Monitoring Desk
ISLAMABAD/NEW YORK: US billionaire financier and philanthropist Thomas H Lee, who led some of the private equity industry’s most successful deals during its early rise in the 1980s and 1990s, died aged 78, his family said on Thursday.
Lee’s family said in a statement that they were “extremely saddened” by his death. The New York Post reported that Lee died from a self-inflicted gunshot wound at his Manhattan office.

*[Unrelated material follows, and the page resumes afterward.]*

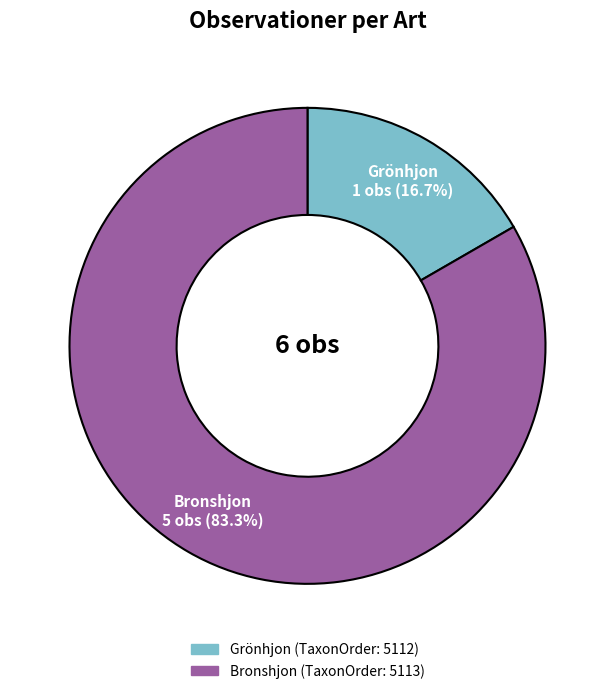

To the nearest percent, what portion does Grönhjon represent?

17%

According to Forbes, he had net wealth worth $2 billion at the time of his death.
‘A billionaire, family man and philanthropist’
Lee’s family friend and spokesman Michael Sitrick described him, saying: “While the world knew Lee as one of the pioneers in the private equity business and a successful businessman, we knew him as a devoted husband, father, grandfather, sibling, friend and philanthropist who always put others’ needs before his own.”

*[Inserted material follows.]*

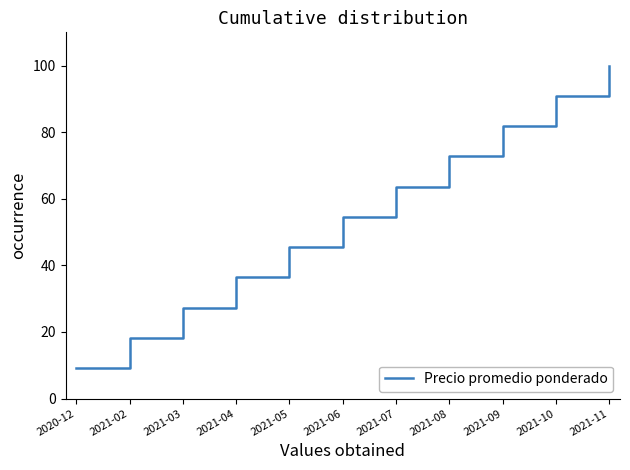

What position from the right is 2021-02?

10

Lee hepled pioneer the debt-fuelled corporate acquisition known as a leveraged buyout. He was also known for acquiring beverage firm Snapple in 1992 and selling it two years later to Quaker Oats for $1.7 billion – 32 times of what he bought it for.
Lee was also a philanthropist and avid art collector and served as a trustee for prominent New York City art organisations like the Museum of Modern Art and Lincoln Center for the Performing Arts.
A Harvard graduate, he was first a securities analyst, later becoming a banker before starting his company roughly a decade into his career. In 1996, he donated $22 million to his alma mater Harvard University, part of which has been used to financially assist students.